Le premier avait quelques doutes sur la décision de son chef, mais n’a pas cherché à l’empêcher. Le second, prévenu le jour même, lui avait fait porter un courrier dans la journée pour tenter de le dissuader.
Questions de temps
La suite du propos présidentiel de ce 31 décembre au soir ne fut pas moins révélatrice: “Si j’ai décidé de dissoudre, c’était pour vous redonner la parole, pour retrouver de la clarté et éviter l’immobilisme qui menaçait. Mais la lucidité commande de reconnaître qu’à cette heure, cette décision a apporté plus d’instabilité que de sérénité, et j’en prends toute ma part”.
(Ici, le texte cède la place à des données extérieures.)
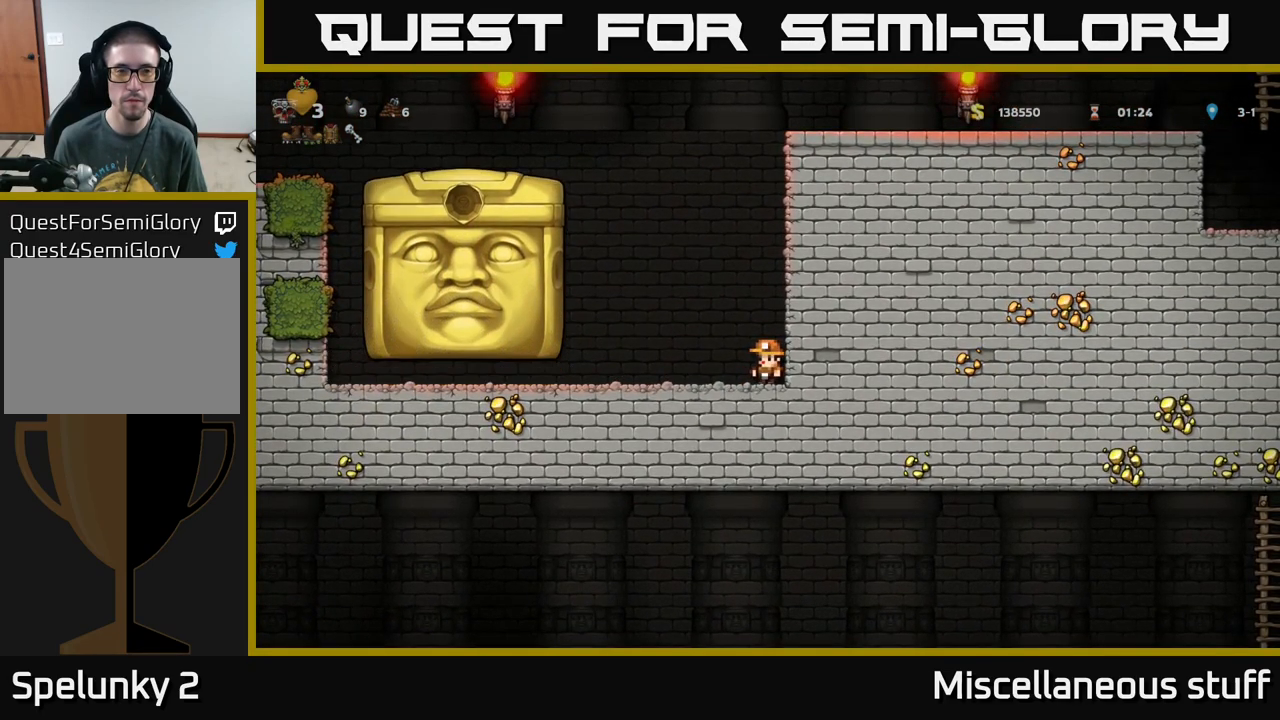
{"buttons": ["DPAD_LEFT"], "left_stick": "center", "events": [[500, "DPAD_LEFT", "down"]]}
Difficile de le dire plus clairement : pour le chef de l’Etat, qui, justifie-t-il, voulait avant tout “redonner la parole” aux Français, les torts sont… partagés. Après leur vote massif en faveur des extrêmes au soir du 9 juin (le RN, Reconquête et la France insoumise cumulaient 46% des voix), ces derniers – les électeurs, donc – ont conduit l’Assemblée nationale à une tripartition paralysante, et le pays tout entier dans l’inquiétude – “à cette heure” en tout cas.
“Tout le monde lui a dit qu’il fallait battre sa coulpe”, explique a posteriori l’un de ses conseillers officieux. Le président aura donc fini par concéder ce semi-mea culpa, sans conviction profonde, pour la com.
Au début de ce mois de décembre 2024, le déni du président ne concerne d’ailleurs pas que la situation politique. Sa façon d’aborder la question des finances publiques interroge aussi, alors que la presse est en boucle depuis des semaines sur l’incroyable dérapage du déficit public depuis 2023, et que l’exécutif semble pieds et mains liés. “Ce qui me frappe au moment de la négo du budget, c’est que Macron continue à penser en dynamique“, confie à POLITICO un ancien ministre, remercié depuis. Comprendre : le chef de l’Etat, qui se veut toujours “agile”, réactif, comme le rappelle l’une de ses anciennes collaboratrices – les mauvaises langues diraient qu’il ne tranche jamais qu’au pied du mur – n’a pas encore complètement intégré qu’il ne tient plus les manettes.